Since the requirement was added that there be statistically uniform distribution of the lines selected from the file, I offer this simple approach.
"""randsamp - extract a random subset of n lines from a large file"""
import random
def scan_linepos(path):
    """return a list of seek offsets of the beginning of each line"""
    linepos = []
    offset = 0
    with open(path) as inf:     
        # WARNING: CPython 2.7 file.tell() is not accurate on file.next()
        for line in inf:
            linepos.append(offset)
            offset += len(line)
    return linepos
def sample_lines(path, linepos, nsamp):
    """return nsamp lines from path where line offsets are in linepos"""

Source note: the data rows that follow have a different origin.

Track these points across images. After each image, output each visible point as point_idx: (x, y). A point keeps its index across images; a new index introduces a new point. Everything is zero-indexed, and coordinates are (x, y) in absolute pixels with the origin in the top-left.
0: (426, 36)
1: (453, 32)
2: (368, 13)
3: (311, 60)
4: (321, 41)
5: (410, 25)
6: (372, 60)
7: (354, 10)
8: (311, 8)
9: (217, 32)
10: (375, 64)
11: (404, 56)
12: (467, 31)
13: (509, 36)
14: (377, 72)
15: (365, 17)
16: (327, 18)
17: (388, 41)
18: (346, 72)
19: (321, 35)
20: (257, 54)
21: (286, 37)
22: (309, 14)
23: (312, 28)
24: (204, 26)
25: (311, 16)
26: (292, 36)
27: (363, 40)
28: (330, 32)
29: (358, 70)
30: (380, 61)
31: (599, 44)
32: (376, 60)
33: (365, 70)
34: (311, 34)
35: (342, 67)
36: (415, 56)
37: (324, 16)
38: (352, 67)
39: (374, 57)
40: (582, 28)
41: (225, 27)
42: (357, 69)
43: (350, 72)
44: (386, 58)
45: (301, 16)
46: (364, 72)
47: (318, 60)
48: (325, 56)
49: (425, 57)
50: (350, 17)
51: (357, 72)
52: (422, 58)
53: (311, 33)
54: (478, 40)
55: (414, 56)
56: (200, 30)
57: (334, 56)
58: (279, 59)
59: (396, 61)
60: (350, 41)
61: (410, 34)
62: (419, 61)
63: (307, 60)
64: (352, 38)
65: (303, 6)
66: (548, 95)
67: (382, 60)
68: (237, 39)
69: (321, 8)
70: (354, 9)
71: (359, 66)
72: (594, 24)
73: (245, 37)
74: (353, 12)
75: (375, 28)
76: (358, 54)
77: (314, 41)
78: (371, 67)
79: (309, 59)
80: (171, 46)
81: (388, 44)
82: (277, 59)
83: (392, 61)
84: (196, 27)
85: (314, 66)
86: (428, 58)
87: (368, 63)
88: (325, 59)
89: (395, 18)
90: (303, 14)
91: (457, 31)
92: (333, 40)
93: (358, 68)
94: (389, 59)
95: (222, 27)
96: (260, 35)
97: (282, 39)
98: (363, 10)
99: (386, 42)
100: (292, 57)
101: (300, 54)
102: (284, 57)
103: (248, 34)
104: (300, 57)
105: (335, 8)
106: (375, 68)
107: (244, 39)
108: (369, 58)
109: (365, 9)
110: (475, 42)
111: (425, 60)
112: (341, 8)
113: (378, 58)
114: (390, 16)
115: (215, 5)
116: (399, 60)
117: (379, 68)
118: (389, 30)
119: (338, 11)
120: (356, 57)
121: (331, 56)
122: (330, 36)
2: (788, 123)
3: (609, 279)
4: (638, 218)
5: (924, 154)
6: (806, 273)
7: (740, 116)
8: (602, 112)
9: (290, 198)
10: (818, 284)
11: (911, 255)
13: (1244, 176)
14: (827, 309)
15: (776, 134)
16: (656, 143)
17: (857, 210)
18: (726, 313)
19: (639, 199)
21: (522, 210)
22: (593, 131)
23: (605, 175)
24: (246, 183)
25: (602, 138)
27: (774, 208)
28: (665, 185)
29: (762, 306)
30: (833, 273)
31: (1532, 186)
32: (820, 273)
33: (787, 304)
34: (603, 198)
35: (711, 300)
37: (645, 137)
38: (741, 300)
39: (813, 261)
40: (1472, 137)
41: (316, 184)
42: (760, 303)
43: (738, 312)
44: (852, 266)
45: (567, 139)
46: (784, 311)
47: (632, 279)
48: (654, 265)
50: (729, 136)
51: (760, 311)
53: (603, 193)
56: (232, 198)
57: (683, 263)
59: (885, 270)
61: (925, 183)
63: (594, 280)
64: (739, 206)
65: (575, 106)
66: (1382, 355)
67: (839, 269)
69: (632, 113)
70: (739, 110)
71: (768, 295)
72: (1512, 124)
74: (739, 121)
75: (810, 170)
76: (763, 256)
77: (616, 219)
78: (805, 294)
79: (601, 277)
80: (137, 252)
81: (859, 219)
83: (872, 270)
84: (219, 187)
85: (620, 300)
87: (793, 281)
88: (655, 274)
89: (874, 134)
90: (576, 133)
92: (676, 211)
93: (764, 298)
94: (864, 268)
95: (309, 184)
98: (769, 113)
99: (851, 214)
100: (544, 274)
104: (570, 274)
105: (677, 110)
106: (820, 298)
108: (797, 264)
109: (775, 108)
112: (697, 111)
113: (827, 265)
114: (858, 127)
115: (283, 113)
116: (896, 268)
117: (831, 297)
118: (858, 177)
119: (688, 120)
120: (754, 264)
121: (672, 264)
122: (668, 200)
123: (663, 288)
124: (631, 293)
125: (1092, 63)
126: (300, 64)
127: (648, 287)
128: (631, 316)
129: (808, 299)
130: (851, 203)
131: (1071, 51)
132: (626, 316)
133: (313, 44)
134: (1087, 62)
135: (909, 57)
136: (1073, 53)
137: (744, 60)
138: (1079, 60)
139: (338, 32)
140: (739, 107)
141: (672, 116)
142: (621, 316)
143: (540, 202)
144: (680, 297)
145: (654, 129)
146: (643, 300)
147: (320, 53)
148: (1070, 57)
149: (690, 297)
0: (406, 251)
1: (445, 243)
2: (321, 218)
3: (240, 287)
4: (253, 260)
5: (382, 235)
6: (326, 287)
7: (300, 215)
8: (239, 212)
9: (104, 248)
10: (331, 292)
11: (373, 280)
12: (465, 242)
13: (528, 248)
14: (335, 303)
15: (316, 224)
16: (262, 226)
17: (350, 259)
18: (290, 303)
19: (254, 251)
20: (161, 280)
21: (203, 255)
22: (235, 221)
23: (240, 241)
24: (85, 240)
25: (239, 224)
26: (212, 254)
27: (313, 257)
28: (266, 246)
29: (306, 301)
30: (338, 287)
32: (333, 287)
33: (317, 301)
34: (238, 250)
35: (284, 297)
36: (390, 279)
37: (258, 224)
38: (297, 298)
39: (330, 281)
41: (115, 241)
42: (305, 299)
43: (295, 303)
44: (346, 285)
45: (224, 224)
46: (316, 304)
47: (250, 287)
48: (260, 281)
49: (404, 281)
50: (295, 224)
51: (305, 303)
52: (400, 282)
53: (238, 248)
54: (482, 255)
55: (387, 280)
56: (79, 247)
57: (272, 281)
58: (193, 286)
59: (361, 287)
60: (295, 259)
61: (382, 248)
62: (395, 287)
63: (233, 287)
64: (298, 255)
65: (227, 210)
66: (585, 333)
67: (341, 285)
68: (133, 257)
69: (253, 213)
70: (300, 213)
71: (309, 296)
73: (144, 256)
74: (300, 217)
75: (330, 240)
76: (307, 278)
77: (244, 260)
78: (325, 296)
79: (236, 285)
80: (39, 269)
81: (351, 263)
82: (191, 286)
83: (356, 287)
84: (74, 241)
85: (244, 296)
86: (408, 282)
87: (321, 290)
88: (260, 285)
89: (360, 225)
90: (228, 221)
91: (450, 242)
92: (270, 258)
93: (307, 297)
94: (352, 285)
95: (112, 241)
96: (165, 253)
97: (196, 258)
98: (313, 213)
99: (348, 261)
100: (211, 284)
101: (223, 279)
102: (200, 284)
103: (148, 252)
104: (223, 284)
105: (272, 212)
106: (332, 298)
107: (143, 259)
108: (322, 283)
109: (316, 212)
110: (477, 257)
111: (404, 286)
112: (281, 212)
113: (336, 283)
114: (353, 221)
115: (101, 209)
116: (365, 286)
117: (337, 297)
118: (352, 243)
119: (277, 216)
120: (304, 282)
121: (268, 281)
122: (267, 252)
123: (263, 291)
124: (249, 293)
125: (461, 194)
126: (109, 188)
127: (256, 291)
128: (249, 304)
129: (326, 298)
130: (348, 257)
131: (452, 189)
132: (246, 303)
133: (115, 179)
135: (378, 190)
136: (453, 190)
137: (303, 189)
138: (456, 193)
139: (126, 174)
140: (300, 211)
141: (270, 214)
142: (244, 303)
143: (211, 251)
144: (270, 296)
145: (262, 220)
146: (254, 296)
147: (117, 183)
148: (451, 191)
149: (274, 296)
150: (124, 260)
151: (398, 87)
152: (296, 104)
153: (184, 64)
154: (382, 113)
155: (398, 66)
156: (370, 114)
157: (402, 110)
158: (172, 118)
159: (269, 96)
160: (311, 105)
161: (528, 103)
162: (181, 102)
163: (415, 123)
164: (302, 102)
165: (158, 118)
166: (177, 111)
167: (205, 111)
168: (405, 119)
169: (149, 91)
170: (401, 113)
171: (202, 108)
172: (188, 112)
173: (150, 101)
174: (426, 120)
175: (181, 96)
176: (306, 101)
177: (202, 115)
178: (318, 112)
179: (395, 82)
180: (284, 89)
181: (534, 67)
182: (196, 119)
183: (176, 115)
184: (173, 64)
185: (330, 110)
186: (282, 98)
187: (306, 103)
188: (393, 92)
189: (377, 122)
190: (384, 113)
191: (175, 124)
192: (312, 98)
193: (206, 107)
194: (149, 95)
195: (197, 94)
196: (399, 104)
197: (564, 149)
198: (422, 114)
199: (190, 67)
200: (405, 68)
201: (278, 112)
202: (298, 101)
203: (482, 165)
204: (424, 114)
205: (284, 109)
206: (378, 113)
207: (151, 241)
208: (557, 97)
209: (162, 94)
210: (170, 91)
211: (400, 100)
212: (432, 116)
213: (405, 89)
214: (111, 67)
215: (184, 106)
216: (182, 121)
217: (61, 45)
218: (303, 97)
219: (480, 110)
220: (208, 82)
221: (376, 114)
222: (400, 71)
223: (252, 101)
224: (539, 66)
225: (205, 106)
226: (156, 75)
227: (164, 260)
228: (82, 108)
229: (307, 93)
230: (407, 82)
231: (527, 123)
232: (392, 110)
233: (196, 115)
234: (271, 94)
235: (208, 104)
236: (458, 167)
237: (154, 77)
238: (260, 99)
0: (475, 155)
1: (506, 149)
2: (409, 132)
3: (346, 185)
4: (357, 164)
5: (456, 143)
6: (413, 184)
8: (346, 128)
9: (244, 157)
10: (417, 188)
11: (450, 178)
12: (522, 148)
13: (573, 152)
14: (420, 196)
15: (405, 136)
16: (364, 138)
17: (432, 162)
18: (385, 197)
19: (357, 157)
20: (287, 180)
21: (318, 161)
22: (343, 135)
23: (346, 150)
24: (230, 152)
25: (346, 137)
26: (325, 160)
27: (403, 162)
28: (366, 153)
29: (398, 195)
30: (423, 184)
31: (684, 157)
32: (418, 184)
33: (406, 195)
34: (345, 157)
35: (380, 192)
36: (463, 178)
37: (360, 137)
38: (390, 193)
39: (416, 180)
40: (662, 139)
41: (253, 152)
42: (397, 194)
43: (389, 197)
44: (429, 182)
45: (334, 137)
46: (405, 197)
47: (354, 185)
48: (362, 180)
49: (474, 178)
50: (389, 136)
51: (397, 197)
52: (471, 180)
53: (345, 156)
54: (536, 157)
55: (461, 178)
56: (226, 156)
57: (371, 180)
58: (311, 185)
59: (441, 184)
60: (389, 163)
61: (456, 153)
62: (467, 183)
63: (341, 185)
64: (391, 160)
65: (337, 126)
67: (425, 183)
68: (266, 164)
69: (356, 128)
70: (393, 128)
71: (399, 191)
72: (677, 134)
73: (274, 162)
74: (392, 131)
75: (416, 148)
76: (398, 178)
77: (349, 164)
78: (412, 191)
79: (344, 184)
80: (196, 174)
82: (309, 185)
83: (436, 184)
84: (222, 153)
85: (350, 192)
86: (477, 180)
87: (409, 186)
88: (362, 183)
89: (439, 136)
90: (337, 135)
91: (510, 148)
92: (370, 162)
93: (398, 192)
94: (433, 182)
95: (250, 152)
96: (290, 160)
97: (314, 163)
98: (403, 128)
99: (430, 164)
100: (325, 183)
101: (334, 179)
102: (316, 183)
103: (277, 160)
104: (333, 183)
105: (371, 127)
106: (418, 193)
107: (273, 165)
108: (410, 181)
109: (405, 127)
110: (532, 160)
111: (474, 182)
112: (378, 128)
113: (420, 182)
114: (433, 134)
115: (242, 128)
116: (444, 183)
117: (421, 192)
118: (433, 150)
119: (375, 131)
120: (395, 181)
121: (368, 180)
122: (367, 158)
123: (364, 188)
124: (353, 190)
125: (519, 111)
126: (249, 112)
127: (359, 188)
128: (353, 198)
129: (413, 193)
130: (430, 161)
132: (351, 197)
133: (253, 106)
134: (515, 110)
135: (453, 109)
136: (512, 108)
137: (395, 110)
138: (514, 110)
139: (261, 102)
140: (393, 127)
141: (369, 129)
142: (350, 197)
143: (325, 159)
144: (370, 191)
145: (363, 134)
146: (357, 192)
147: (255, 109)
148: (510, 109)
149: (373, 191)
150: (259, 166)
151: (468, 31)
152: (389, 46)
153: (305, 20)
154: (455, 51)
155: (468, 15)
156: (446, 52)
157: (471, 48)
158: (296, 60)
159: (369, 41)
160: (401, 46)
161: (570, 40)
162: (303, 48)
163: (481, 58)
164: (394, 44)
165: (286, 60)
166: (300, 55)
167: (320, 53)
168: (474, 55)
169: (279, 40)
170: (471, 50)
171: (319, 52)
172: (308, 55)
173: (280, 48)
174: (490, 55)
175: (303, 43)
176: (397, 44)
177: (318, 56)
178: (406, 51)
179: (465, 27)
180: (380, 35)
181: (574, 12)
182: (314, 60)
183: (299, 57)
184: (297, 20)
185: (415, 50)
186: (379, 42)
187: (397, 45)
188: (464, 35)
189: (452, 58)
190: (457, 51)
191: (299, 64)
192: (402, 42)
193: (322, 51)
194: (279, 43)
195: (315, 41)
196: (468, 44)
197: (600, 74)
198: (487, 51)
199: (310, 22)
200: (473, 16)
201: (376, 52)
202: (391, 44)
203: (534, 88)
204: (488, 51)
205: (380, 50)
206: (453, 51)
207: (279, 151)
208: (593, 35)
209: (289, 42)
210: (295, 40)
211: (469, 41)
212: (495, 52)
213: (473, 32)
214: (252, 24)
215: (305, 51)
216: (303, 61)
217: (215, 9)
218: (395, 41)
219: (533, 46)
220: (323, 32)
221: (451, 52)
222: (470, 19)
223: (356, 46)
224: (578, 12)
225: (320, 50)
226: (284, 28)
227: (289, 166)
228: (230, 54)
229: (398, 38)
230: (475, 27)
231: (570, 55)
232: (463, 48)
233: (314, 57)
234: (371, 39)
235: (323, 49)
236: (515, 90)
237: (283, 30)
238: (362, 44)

    offsets = random.sample(linepos, nsamp)
    offsets.sort()  # this may make file reads more efficient
    lines = []
    with open(path) as inf:
        for offset in offsets:
            inf.seek(offset)
            lines.append(inf.readline())
    return lines
dataset = 'big_data.txt'
nsamp = 5
linepos = scan_linepos(dataset) # the scan only need be done once
lines = sample_lines(dataset, linepos, nsamp)
print 'selecting %d lines from a file of %d' % (nsamp, len(linepos))
print ''.join(lines)
I tested it on a mock data file of 3 million lines comprising 1.7GB on disk. The scan_linepos dominated the runtime taking about 20 seconds on my not-so-hot desktop. 
Just to check the performance of sample_lines I used the timeit module as so
import timeit
t = timeit.Timer('sample_lines(dataset, linepos, nsamp)', 
        'from __main__ import sample_lines, dataset, linepos, nsamp')
trials = 10 ** 4
elapsed = t.timeit(number=trials)
print u'%dk trials in %.2f seconds, %.2fµs per trial' % (trials/1000,
        elapsed, (elapsed/trials) * (10 ** 6))
For various values of nsamp; when nsamp was 100, a single sample_lines completed in 460µs and scaled linearly up to 10k samples at 47ms per call.
The natural next question is Random is barely random at all?, and the answer is "sub-cryptographic but certainly fine for bioinformatics".